Auditing for Distributed Storage Systems

Distributed storage codes have recently received a lot of attention in the community. Independently, another body of work has proposed integrity checking schemes for cloud storage, none of which, however, is customized for coding-based storage or can efficiently support repair. In this work, we bridge the gap between these two currently disconnected bodies of work. We propose NC-Audit, a novel cryptography-based remote data integrity checking scheme, designed specifically for network coding-based distributed storage systems. NC-Audit combines, for the first time, the following desired properties: (i) efficient checking of data integrity, (ii) efficient support for repairing failed nodes, and (iii) protection against information leakage when checking is performed by a third party. The key ingredient of the design of NC-Audit is a novel combination of SpaceMac, a homomorphic message authentication code (MAC) scheme for network coding, and NCrypt, a novel chosen-plaintext attack (CPA) secure encryption scheme that is compatible with SpaceMac. Our evaluation of a Java implementation of NC-Audit shows that an audit costs the storage node and the auditor a modest amount computation time and lower bandwidth than prior work.

💡 Research Summary

The paper introduces NC‑Audit, a cryptography‑based remote data integrity checking framework specifically designed for distributed storage systems that employ network coding. Traditional cloud storage auditing schemes, such as Proof of Retrievability (PoR) and Proof of Data Possession (PDP), assume simple replication or erasure coding and do not support the linear combination operations intrinsic to network‑coded data. Consequently, they cannot efficiently verify integrity or assist in the repair of failed storage nodes without incurring substantial communication and computation overhead. NC‑Audit bridges this gap by integrating two novel cryptographic primitives: SpaceMac, a homomorphic message authentication code (MAC) that is compatible with linear network‑coding operations, and NCrypt, a chosen‑plaintext‑attack (CPA) secure encryption scheme that preserves the homomorphic property of SpaceMac.

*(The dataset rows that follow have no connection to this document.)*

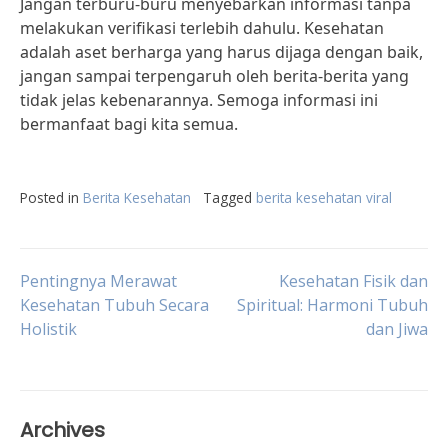
Jangan terburu-buru menyebarkan informasi tanpa
melakukan verifikasi terlebih dahulu. Kesehatan
adalah aset berharga yang harus dijaga dengan baik,
jangan sampai terpengaruh oleh berita-berita yang
tidak jelas kebenarannya. Semoga informasi ini
bermanfaat bagi kita semua.
Posted in
Berita Kesehatan
Tagged
berita kesehatan viral
Post
Pentingnya Merawat
Kesehatan Fisik dan
Kesehatan Tubuh Secara
Spiritual: Harmoni Tubuh
Holistik
dan Jiwa
navigation
Archives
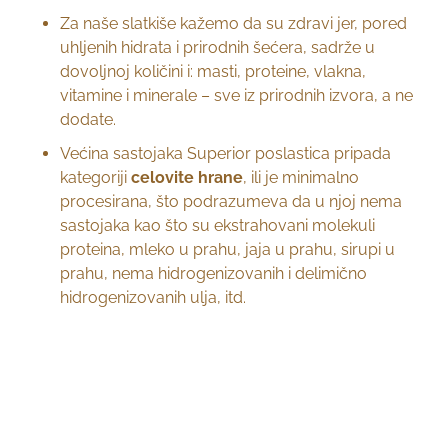
Za naše slatkiše kažemo da su zdravi jer, pored
uhljenih hidrata i prirodnih šećera, sadrže u
dovoljnoj količini i: masti, proteine, vlakna,
vitamine i minerale – sve iz prirodnih izvora, a ne
dodate.
Većina sastojaka Superior poslastica pripada
kategoriji
celovite hrane
, ili je minimalno
procesirana, što podrazumeva da u njoj nema
sastojaka kao što su ekstrahovani molekuli
proteina, mleko u prahu, jaja u prahu, sirupi u
prahu, nema hidrogenizovanih i delimično
hidrogenizovanih ulja, itd.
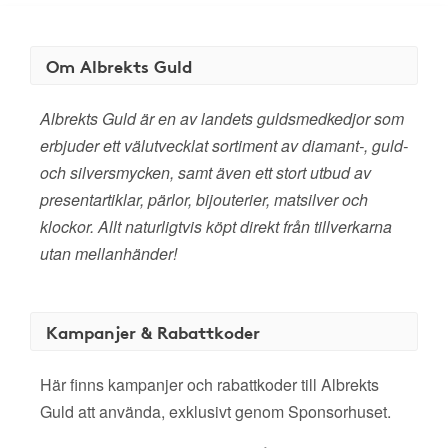
Om Albrekts Guld
Albrekts Guld är en av landets guldsmedkedjor som
erbjuder ett välutvecklat sortiment av diamant-, guld-
och silversmycken, samt även ett stort utbud av
presentartiklar, pärlor, bijouterier, matsilver och
klockor. Allt naturligtvis köpt direkt från tillverkarna
utan mellanhänder!
Kampanjer & Rabattkoder
Här finns kampanjer och rabattkoder till Albrekts
Guld att använda, exklusivt genom Sponsorhuset.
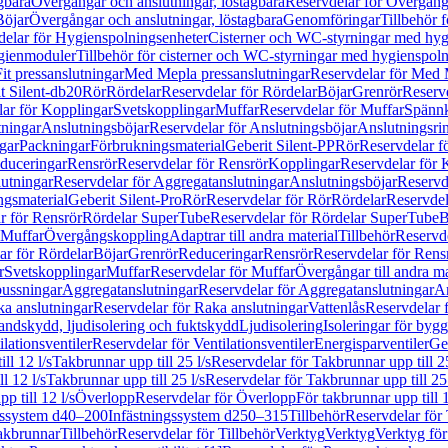
gbara
Övergångar och anslutningar, löstagbara
Reservdelar för Övergånga
Böjar
Övergångar och anslutningar, löstagbara
Genomföringar
Tillbehör 
delar för Hygienspolningsenheter
Cisterner och WC-styrningar med hyg
ygienmoduler
Tillbehör för cisterner och WC-styrningar med hygienspol
t pressanslutningar
Med Mepla pressanslutningar
Reservdelar för Med 
t Silent-db20
Rör
Rördelar
Reservdelar för Rördelar
Böjar
Grenrör
Reservd
ar för Kopplingar
Svetskopplingar
Muffar
Reservdelar för Muffar
Spännk
tningar
Anslutningsböjar
Reservdelar för Anslutningsböjar
Anslutningsri
gar
Packningar
Förbrukningsmaterial
Geberit Silent-PP
Rör
Reservdelar f
educeringar
Rensrör
Reservdelar för Rensrör
Kopplingar
Reservdelar för 
utningar
Reservdelar för Aggregatanslutningar
Anslutningsböjar
Reservd
ngsmaterial
Geberit Silent-Pro
Rör
Reservdelar för Rör
Rördelar
Reservdel
r för Rensrör
Rördelar SuperTube
Reservdelar för Rördelar SuperTube
B
 Muffar
Övergångskoppling
Adaptrar till andra material
Tillbehör
Reservde
ar för Rördelar
Böjar
Grenrör
Reduceringar
Rensrör
Reservdelar för Rens
r
Svetskopplingar
Muffar
Reservdelar för Muffar
Övergångar till andra ma
bussningar
Aggregatanslutningar
Reservdelar för Aggregatanslutningar
An
a anslutningar
Reservdelar för Raka anslutningar
Vattenlås
Reservdelar f
andskydd, ljudisolering och fuktskydd
Ljudisolering
Isoleringar för byg
ilationsventiler
Reservdelar för Ventilationsventiler
Energisparventiler
Ge
ll 12 l/s
Takbrunnar upp till 25 l/s
Reservdelar för Takbrunnar upp till 25
l 12 l/s
Takbrunnar upp till 25 l/s
Reservdelar för Takbrunnar upp till 25 
p till 12 l/s
Överlopp
Reservdelar för Överlopp
För takbrunnar upp till 1
gssystem d40–200
Infästningssystem d250–315
Tillbehör
Reservdelar för 
akbrunnar
Tillbehör
Reservdelar för Tillbehör
Verktyg
Verktyg
Verktyg för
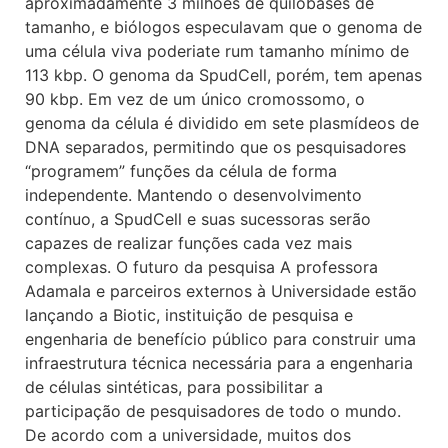
aproximadamente 3 milhões de quilobases de
tamanho, e biólogos especulavam que o genoma de
uma célula viva poderiate rum tamanho mínimo de
113 kbp. O genoma da SpudCell, porém, tem apenas
90 kbp. Em vez de um único cromossomo, o
genoma da célula é dividido em sete plasmídeos de
DNA separados, permitindo que os pesquisadores
“programem” funções da célula de forma
independente. Mantendo o desenvolvimento
contínuo, a SpudCell e suas sucessoras serão
capazes de realizar funções cada vez mais
complexas. O futuro da pesquisa A professora
Adamala e parceiros externos à Universidade estão
lançando a Biotic, instituição de pesquisa e
engenharia de benefício público para construir uma
infraestrutura técnica necessária para a engenharia
de células sintéticas, para possibilitar a
participação de pesquisadores de todo o mundo.
De acordo com a universidade, muitos dos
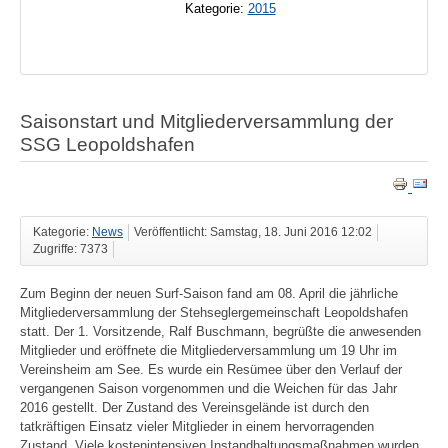
Kategorie:
2015
Saisonstart und Mitgliederversammlung der
SSG Leopoldshafen
Kategorie:
News
Veröffentlicht: Samstag, 18. Juni 2016 12:02
Zugriffe: 7373
Zum Beginn der neuen Surf-Saison fand am 08. April die jährliche
Mitgliederversammlung der Stehseglergemeinschaft Leopoldshafen
statt. Der 1. Vorsitzende, Ralf Buschmann, begrüßte die anwesenden
Mitglieder und eröffnete die Mitgliederversammlung um 19 Uhr im
Vereinsheim am See. Es wurde ein Resümee über den Verlauf der
vergangenen Saison vorgenommen und die Weichen für das Jahr
2016 gestellt. Der Zustand des Vereinsgelände ist durch den
tatkräftigen Einsatz vieler Mitglieder in einem hervorragenden
Zustand. Viele kostenintensiven Instandhaltungsmaßnahmen wurden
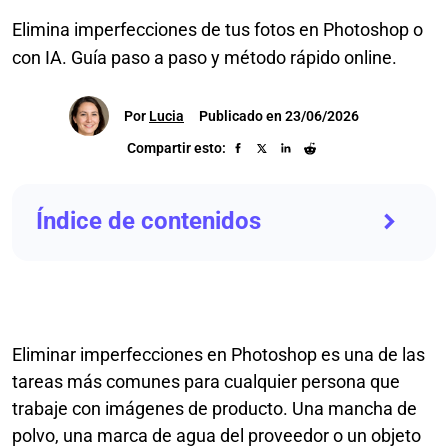
Elimina imperfecciones de tus fotos en Photoshop o
con IA. Guía paso a paso y método rápido online.
Por
Lucia
Publicado en 23/06/2026
Compartir esto:
Índice de contenidos
Eliminar imperfecciones en Photoshop es una de las
tareas más comunes para cualquier persona que
trabaje con imágenes de producto. Una mancha de
polvo, una marca de agua del proveedor o un objeto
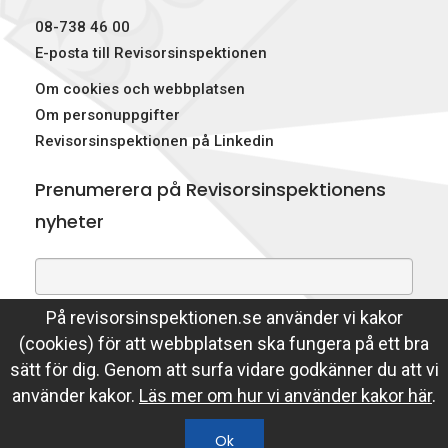
08-738 46 00
E-posta till Revisorsinspektionen
Om cookies och webbplatsen
Om personuppgifter
Revisorsinspektionen på Linkedin
Prenumerera på Revisorsinspektionens
nyheter
På revisorsinspektionen.se använder vi kakor
Genom att prenumerera på nyheter godkänner du att
(cookies) för att webbplatsen ska fungera på ett bra
Revisorsinspektionen lagrar din e-postadress.
sätt för dig. Genom att surfa vidare godkänner du att vi
Läs mer
använder kakor.
Läs mer om hur vi använder kakor här
.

SpaceMac allows each coded fragment to carry a MAC tag such that any linear combination of fragments yields a MAC that can be verified directly, without reconstructing the original file. NCrypt encrypts the fragments in a way that does not interfere with the MAC verification; the auditor can validate integrity on encrypted data, guaranteeing privacy against a third‑party auditor. During an audit, the client (or a designated auditor) issues a random challenge consisting of coefficients for a linear combination. The storage node computes the corresponding linear combination of its encrypted fragments, returns the combined ciphertext together with the aggregated MAC tag, and the auditor verifies the tag using the public verification key. Because the verification does not require decryption, the auditor never learns any plaintext, satisfying the privacy requirement.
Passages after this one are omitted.